Dr. Kaplan deVries, a policy expert and CCJEF project director, said the belief that "quality education is a civil right and key to achieving social justice" underlies her organization's call to fix the school funding formula on a statewide basis and to restructure the tax system so that "geography is not destiny."
Right now attorneys in Rell v. CCJEF are in a back-and-forth "discovery" phase of data collection, depositions and studies. The Attorney General is in the unenviable position of defending the status quo with a trial date now set for July 2014.

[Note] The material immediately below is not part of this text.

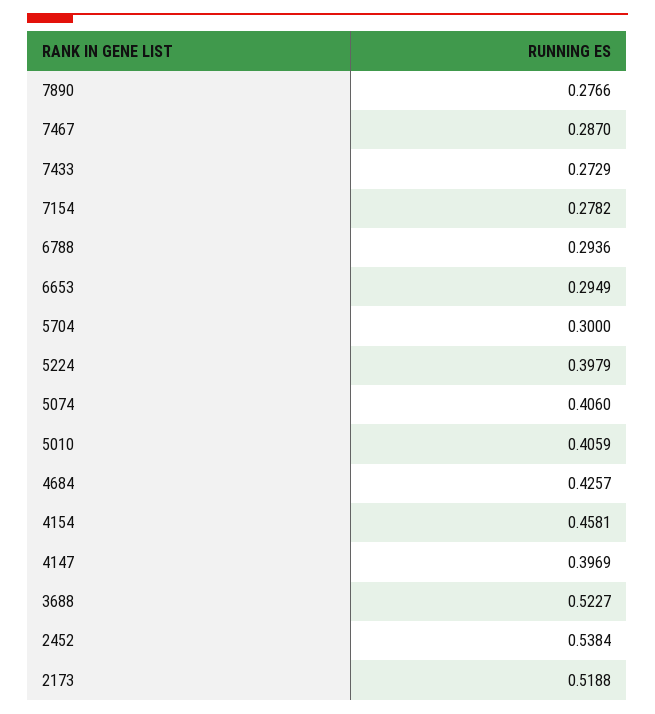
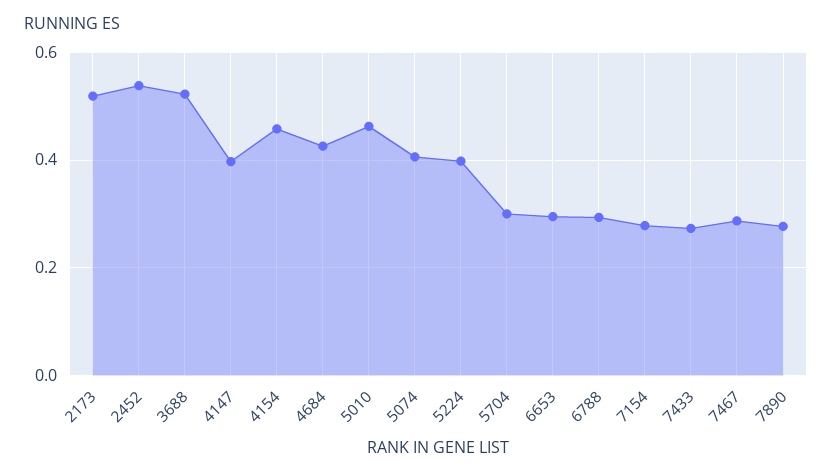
5010: 0.4059 -> 0.46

The proceedings are strikingly similar to the decades-long Sheff v. O'Neill battles that eventually led to voluntary, state-funded remedies to end racial isolation and today's network of interdistrict magnet schools. Rell v. CCJEF is just as far reaching and will impact every city and town depending on the outcome
In its challenge to the status quo CCJEF defines "adequate" education in elementary and secondary schools with a dozen components: universal preschool and full-day kindergarten, smaller class sizes, longer school day and year, with free summer school for all, help for all students falling behind, up-to-date textbooks, materials, computer technology, more/better assistance for ELL and SPED students, opportunities for advanced students, more/earlier foreign language options, expanded arts programming, guidance counselors, social workers, psychologists, more/better professional development for teachers and all staff and improved buildings/grounds maintenance.

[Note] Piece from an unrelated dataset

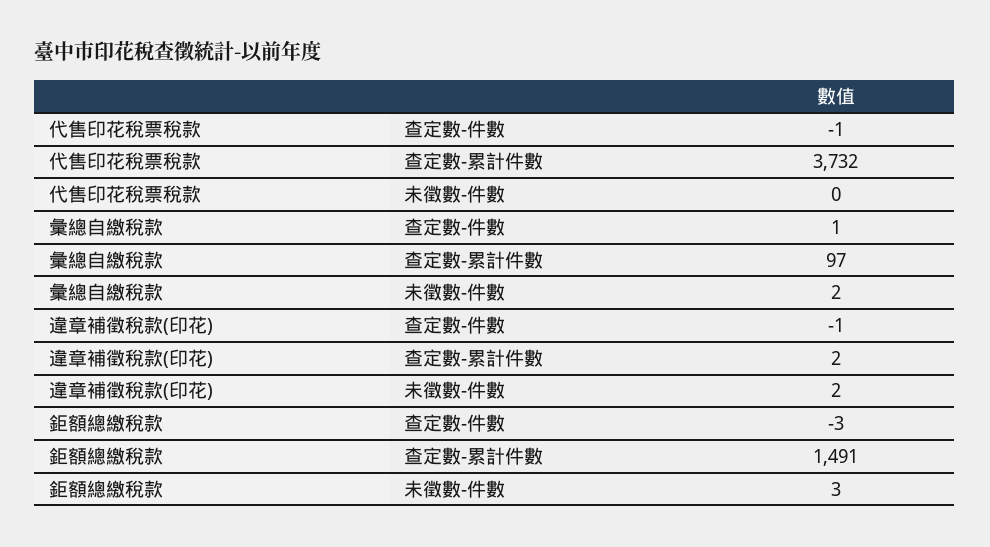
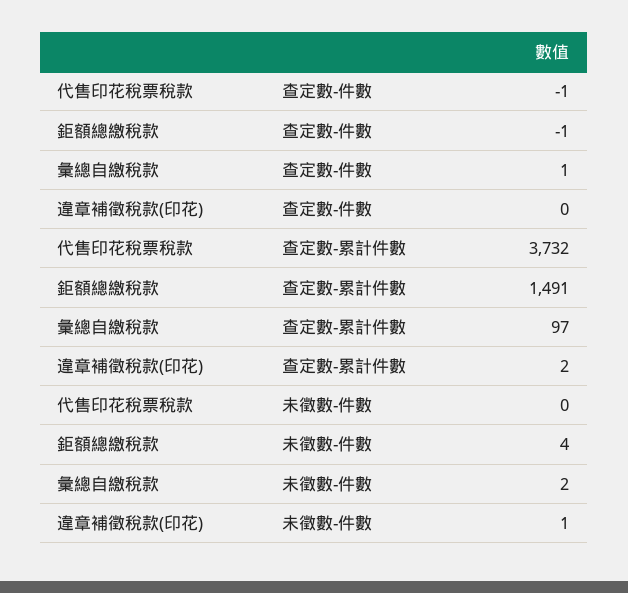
違章補徵稅款(印花), 查定數-件數: -1 -> 0
違章補徵稅款(印花), 未徵數-件數: 2 -> 1
鉅額總繳稅款, 查定數-件數: -3 -> -1
鉅額總繳稅款, 未徵數-件數: 3 -> 4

A decision in Rell v. CCJEF is, of course, years away. Optimistically, an improving economy and a willing state government could lead to many of the remedies called for in the plaintiffs' case for a restructuring of school finance outside of the courts.
New Britain and other towns have no other option than to work within a structure that is unfair and overly reliant on the 17th century property tax to pay for 21st century teaching and learning.
More ECS money as proposed by Governor Malloy this year can help, but will not solve the underlying problem. It also helps that the eight years of willful neglect of education by the Stewart administration ended last year. Mayor O'Brien, the current Council and New Britain legislators have shown a firm commitment to give the schools their fair share, however limited revenues in cash-strapped New Britain are for education.
Regardless of the court proceedings and the outcomes, Rell v CCJEF continues to apply the needed pressure to move the state toward "adequate" funding and equity so that children in New Britain have the same opportunities as children in Greenwich.